Chapter V.--Faith is the Basis of Human Life; Man Cannot Discover that Truth Which Holy Scripture Has Disclosed.

7. From this, however, being led to prefer the Catholic doctrine, I felt that it was with more moderation and honesty that it commanded things to be believed that were not demonstrated (whether it was that they could be demonstrated, but not to any one, or could not be demonstrated at all), than was the method of the Manichaeans, where our credulity was mocked by audacious promise of knowledge, and then so many most fabulous and absurd things were forced upon belief because they were not capable of demonstration. 1 After that, O Lord, Thou, by little and little, with most gentle and most merciful hand, drawing and calming my heart, didst persuade taking into consideration what a multiplicity of things which I had never seen, nor was present when they were enacted, like so many of the things in secular history, and so many accounts of places and cities which I had not seen; so many of friends, so many of physicians, so many now of these men, now of those, which unless we should believe, we should do nothing at all in this life; lastly, with how unalterable an assurance I believed of what parents I was born, which it would have been impossible for me to know otherwise than by hearsay,--taking into consideration all this, Thou persuadest me that not they who believed Thy books (which, with so great authority, Thou hast established among nearly all nations), but those who believed them not were to be blamed; 2 and that those men were not to be listened unto who should say to me, "How dost thou know that those Scriptures were imparted unto mankind by the Spirit of the one true and most true God?" For it was the same thing that was most of all to be believed, since no wranglings of blasphemous questions, whereof I had read so many amongst the self-contradicting philosophers, could once wring the belief from me that Thou art,--whatsoever Thou wert, though what I knew not,--or that the government of human affairs belongs to Thee.

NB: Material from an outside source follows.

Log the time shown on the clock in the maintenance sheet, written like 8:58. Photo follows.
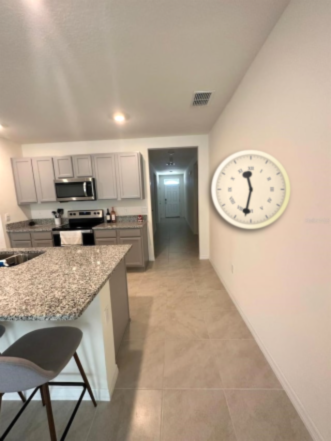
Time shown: 11:32
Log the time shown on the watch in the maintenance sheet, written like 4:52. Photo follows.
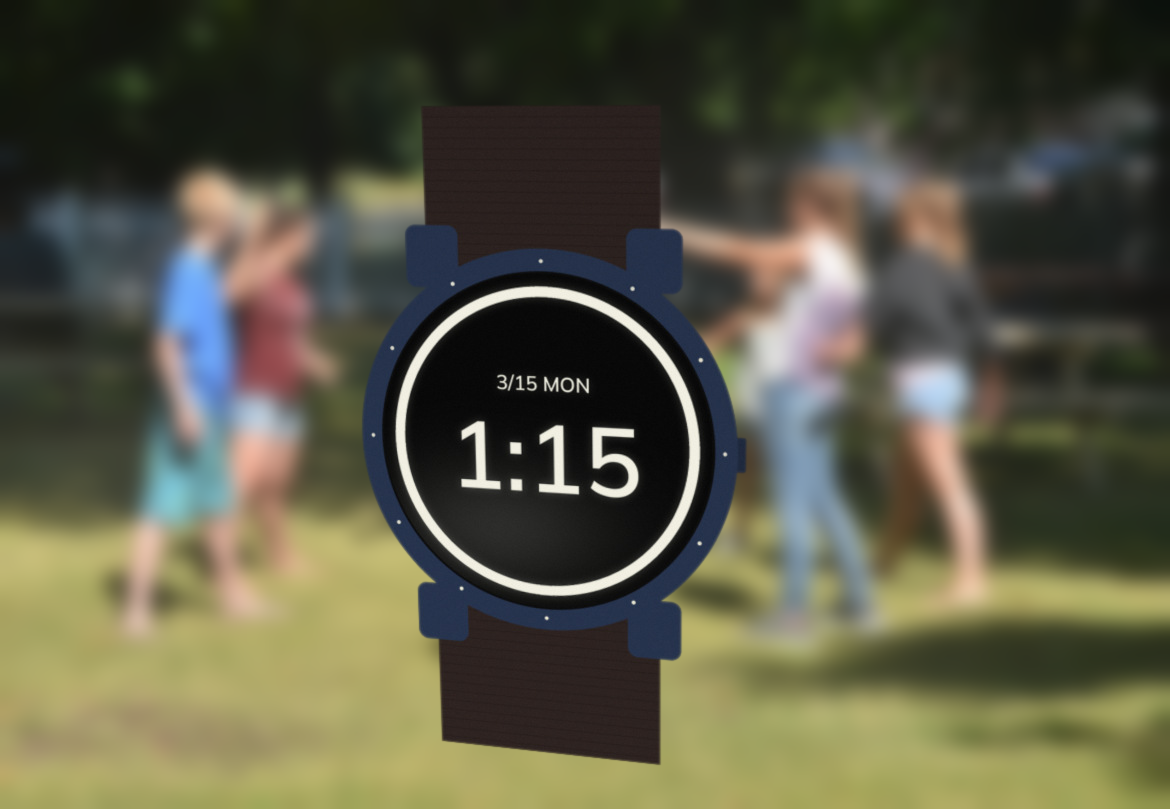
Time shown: 1:15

8. Thus much I believed, at one time more strongly than another, yet did I ever believe both that Thou wert, and hadst a care of us, although I was ignorant both what was to be thought of Thy substance, and what way led, or led back to Thee. Seeing, then, that we were too weak by unaided reason to find out the truth, and for this cause needed the authority of the holy writings, I had now begun to believe that Thou wouldest by no means have given such excellency of authority to those Scriptures throughout all lands, had it not been Thy will thereby to be believed in, and thereby sought. For now those things which heretofore appeared incongruous to me in the Scripture, and used to offend me, having heard divers of them expounded reasonably, I referred to the depth of the mysteries, and its authority seemed to me all the more venerable and worthy of religious belief, in that, while it was visible for all to read it, it reserved the majesty of its secret 3 within its profound significance, stooping to all in the great plainness of its language and lowliness of its style, yet exercising the application of such as are not light of heart; that it might receive all into its common bosom, and through narrow passages waft over some few towards Thee, yet many more than if it did not stand upon such a height of authority, nor allured multitudes within its bosom by its holy humility. These things I meditated upon, and Thou wert with me; I sighed, and Thou heardest me; I vacillated, and Thou didst guide me; I roamed through the broad way 4 of the world, and Thou didst not desert me.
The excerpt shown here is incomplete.